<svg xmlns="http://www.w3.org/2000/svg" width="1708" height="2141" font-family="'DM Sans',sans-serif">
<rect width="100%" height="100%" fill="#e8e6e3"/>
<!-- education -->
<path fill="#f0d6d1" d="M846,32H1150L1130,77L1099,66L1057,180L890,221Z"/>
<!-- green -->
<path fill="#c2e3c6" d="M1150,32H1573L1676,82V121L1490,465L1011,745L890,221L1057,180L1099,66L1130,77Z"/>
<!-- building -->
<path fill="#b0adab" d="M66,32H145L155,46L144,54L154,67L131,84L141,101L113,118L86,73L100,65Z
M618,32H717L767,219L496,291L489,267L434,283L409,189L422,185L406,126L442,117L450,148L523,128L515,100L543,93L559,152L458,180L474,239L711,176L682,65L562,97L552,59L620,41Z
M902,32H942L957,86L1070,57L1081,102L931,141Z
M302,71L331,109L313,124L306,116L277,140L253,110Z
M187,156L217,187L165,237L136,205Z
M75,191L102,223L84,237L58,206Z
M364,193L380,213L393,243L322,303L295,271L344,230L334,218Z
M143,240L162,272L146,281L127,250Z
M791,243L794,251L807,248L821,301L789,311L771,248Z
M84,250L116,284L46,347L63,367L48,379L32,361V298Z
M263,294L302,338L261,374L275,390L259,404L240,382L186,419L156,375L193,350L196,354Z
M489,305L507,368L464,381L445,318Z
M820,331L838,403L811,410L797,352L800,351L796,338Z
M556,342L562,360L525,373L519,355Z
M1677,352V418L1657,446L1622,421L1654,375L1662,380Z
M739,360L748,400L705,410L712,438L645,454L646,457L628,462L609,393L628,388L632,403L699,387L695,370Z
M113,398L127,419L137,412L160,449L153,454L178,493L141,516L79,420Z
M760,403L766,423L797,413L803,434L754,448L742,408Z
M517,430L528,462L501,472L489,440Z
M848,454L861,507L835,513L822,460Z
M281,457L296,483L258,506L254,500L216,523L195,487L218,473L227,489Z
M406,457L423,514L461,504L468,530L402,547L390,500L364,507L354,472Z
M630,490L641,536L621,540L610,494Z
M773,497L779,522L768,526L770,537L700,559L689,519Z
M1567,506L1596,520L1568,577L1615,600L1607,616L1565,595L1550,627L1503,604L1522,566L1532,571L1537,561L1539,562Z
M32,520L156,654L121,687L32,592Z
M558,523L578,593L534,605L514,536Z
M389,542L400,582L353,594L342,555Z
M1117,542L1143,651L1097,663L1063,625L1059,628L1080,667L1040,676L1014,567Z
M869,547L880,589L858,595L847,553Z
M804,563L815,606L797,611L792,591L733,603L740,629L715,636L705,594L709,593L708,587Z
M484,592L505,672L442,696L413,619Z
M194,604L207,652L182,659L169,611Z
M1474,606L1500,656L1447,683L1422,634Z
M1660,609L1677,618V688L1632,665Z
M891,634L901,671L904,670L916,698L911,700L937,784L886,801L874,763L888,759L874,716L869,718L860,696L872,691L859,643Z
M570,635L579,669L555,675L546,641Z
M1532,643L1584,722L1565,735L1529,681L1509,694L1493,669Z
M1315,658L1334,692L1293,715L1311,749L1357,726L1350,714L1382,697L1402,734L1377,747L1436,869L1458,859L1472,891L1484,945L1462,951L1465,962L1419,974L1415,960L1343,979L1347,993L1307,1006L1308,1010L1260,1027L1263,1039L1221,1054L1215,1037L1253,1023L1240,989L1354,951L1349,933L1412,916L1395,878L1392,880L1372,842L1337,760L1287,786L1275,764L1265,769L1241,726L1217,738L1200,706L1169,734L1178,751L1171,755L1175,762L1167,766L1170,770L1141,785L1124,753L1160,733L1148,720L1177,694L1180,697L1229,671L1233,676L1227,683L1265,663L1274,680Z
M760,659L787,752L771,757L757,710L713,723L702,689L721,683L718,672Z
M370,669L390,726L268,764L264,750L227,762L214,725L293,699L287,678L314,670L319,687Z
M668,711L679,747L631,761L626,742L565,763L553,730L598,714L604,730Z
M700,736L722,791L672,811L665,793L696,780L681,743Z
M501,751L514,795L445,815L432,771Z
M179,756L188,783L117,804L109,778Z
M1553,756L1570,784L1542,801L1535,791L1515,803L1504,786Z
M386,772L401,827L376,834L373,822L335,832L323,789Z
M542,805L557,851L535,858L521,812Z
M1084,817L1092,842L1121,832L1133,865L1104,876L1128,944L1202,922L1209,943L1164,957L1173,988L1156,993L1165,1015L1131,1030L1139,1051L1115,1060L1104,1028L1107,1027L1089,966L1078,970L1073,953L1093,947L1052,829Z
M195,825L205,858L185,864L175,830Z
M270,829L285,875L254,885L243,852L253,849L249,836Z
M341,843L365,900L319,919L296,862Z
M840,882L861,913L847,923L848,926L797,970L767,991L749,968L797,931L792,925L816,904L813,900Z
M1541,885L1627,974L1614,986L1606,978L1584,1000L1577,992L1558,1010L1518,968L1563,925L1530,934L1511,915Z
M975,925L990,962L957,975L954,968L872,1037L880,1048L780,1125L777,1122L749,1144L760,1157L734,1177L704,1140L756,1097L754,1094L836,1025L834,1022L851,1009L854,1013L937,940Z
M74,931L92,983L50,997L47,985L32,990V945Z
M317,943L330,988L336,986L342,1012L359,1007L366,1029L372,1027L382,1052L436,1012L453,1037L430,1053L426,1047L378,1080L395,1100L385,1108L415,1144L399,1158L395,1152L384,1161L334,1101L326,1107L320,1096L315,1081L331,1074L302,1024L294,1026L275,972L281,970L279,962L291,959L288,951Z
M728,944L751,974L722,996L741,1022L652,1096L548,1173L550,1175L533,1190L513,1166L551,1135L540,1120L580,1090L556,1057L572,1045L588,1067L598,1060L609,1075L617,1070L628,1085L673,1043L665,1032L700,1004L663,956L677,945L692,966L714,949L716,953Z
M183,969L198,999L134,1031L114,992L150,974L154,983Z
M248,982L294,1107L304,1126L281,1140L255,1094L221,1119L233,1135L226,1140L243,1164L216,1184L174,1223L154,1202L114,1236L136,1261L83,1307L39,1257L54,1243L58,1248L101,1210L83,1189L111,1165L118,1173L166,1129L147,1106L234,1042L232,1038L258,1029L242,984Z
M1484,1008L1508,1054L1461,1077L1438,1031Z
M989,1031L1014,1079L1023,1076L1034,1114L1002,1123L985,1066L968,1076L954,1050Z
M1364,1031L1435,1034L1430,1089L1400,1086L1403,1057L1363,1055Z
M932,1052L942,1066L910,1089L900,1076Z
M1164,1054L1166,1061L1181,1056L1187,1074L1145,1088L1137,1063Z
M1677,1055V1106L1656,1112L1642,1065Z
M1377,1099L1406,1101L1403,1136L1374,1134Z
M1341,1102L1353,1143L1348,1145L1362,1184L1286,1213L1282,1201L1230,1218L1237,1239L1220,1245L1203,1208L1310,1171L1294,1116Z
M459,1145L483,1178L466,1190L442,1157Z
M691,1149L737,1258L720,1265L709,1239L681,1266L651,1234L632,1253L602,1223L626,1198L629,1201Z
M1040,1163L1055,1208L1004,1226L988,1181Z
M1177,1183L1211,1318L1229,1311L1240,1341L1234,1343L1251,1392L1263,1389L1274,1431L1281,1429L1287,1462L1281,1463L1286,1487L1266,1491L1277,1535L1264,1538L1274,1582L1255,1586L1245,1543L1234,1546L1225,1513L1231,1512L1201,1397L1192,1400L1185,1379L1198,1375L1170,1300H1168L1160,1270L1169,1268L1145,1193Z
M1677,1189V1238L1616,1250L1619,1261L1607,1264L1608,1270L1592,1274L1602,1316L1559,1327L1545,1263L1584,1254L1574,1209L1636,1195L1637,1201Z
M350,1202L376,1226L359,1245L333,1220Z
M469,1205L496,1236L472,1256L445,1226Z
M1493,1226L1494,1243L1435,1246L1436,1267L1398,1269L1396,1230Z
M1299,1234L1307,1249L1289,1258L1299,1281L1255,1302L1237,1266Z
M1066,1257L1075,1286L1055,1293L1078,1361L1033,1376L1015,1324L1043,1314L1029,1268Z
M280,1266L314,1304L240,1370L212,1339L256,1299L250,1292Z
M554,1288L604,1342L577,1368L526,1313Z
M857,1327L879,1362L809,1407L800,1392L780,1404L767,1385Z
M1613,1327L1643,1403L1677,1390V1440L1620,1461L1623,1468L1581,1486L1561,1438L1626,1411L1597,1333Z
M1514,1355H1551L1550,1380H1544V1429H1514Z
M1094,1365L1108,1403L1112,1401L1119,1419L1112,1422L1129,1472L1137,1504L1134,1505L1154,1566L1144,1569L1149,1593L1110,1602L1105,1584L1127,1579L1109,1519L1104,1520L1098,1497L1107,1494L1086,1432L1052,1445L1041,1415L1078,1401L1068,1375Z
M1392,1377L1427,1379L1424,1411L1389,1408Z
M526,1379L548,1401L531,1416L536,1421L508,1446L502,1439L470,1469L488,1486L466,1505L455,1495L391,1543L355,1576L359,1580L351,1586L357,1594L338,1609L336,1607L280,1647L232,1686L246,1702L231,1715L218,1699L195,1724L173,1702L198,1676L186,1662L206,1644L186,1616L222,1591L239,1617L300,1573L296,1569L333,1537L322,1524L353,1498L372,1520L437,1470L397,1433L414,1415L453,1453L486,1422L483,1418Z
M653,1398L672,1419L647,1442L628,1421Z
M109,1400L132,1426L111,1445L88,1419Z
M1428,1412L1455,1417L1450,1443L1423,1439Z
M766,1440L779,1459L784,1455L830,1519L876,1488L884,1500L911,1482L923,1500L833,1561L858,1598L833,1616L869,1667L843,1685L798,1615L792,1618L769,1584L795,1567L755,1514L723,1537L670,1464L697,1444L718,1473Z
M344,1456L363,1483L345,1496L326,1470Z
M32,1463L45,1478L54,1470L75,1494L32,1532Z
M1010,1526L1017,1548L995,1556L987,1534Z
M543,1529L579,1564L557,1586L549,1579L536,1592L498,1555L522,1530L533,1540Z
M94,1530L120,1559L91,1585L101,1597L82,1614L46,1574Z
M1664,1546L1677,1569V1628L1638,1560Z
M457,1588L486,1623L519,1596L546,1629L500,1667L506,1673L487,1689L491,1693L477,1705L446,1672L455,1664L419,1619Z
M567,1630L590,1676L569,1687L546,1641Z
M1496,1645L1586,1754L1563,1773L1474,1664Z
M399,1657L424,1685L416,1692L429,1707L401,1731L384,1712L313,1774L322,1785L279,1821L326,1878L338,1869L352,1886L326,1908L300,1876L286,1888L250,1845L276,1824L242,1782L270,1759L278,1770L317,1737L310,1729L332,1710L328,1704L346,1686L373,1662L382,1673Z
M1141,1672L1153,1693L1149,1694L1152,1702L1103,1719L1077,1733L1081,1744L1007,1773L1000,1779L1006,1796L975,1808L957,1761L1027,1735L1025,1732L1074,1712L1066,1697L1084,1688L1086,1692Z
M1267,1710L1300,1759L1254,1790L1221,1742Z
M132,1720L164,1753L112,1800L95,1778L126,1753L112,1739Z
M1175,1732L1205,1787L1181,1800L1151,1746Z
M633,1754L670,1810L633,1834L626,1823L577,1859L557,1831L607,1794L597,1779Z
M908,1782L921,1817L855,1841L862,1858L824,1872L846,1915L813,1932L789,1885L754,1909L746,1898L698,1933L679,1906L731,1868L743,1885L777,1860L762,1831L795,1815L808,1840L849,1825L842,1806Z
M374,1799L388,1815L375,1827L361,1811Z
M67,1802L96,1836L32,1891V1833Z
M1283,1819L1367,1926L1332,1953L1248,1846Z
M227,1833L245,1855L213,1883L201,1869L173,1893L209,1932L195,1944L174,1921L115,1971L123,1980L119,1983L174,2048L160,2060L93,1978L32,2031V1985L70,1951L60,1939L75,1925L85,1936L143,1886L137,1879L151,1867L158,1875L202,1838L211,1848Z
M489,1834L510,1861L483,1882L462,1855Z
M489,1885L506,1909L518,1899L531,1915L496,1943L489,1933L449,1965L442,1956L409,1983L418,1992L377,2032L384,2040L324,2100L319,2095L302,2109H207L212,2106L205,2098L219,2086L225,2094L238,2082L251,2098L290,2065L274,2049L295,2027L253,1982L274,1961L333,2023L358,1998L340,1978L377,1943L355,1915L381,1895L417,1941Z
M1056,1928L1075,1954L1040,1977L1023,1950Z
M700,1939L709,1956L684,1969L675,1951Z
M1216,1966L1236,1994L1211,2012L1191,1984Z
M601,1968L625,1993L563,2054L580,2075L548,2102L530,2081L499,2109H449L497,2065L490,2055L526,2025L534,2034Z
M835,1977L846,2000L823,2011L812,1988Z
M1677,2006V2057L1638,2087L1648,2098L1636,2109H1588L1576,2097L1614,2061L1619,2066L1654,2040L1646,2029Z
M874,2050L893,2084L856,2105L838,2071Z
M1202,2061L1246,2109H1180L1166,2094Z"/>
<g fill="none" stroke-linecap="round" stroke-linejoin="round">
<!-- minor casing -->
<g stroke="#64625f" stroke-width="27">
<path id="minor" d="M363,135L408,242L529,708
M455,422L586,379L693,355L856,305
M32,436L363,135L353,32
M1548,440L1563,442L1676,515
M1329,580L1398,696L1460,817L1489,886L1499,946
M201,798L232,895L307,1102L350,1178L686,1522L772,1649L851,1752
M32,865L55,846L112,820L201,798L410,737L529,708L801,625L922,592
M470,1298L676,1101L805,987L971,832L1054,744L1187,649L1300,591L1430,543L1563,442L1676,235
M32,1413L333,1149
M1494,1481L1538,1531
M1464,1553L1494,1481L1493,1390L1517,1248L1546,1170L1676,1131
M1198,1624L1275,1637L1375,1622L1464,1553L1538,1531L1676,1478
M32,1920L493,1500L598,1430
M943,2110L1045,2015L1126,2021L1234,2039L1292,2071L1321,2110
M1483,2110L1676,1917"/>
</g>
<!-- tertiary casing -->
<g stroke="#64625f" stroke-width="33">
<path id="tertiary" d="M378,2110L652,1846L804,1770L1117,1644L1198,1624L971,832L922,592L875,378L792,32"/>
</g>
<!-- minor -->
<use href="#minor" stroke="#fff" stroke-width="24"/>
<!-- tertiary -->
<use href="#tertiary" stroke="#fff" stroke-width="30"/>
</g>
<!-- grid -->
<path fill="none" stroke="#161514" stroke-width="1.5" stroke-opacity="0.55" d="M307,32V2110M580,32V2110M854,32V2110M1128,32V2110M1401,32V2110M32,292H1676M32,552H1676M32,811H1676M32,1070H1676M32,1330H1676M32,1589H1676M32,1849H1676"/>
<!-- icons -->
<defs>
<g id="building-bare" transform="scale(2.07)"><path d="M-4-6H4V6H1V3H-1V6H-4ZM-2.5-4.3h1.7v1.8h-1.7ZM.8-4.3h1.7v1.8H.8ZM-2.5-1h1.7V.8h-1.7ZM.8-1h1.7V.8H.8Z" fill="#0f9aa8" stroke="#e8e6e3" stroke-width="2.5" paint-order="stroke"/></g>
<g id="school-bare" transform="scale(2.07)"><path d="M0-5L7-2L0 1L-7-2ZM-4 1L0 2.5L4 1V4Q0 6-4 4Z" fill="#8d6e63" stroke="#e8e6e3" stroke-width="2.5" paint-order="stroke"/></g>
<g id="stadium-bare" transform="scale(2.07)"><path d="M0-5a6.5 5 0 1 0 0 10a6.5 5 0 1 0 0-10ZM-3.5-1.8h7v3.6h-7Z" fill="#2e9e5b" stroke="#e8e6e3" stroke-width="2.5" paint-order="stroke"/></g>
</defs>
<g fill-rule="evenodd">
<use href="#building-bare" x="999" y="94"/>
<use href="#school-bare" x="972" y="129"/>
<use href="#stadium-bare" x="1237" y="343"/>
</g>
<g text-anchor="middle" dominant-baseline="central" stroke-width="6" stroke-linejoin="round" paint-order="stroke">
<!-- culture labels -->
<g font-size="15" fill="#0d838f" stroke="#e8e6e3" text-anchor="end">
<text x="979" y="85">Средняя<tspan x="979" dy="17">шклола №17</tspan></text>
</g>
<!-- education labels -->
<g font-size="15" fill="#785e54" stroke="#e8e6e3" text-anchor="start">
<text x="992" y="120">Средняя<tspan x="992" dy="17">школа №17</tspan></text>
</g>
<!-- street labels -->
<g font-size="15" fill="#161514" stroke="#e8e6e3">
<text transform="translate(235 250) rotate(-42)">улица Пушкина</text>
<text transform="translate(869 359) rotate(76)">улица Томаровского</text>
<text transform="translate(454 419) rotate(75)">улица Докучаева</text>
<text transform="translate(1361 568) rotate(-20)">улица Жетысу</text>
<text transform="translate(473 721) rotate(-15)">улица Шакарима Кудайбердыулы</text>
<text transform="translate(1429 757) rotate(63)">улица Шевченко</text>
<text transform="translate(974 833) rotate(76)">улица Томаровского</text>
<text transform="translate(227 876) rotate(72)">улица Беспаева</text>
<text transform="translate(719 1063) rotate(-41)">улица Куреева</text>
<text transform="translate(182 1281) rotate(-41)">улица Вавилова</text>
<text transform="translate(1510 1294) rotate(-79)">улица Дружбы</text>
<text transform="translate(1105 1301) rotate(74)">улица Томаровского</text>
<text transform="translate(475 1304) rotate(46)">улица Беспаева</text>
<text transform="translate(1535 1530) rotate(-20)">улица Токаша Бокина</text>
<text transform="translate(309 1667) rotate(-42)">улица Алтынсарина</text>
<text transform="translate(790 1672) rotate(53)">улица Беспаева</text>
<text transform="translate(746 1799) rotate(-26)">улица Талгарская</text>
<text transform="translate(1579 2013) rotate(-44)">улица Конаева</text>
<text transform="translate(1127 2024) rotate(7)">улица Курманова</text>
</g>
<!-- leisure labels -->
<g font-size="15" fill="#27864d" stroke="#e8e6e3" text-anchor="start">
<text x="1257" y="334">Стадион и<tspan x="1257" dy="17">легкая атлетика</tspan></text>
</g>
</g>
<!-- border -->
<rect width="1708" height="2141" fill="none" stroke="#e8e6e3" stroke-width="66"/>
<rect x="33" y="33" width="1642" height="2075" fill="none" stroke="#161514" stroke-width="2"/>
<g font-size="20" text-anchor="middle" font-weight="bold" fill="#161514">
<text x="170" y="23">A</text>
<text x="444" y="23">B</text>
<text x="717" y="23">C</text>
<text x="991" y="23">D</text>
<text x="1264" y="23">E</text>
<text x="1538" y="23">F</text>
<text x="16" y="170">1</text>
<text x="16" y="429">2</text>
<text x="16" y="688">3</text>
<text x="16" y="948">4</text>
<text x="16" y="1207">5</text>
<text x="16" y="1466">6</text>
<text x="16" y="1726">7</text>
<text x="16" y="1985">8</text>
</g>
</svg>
——————
→ TASK
The answer consists of every line above in which the word "linejoin" occurs.

→ RESPONSE TO THIS TASK
<g fill="none" stroke-linecap="round" stroke-linejoin="round">
<g text-anchor="middle" dominant-baseline="central" stroke-width="6" stroke-linejoin="round" paint-order="stroke">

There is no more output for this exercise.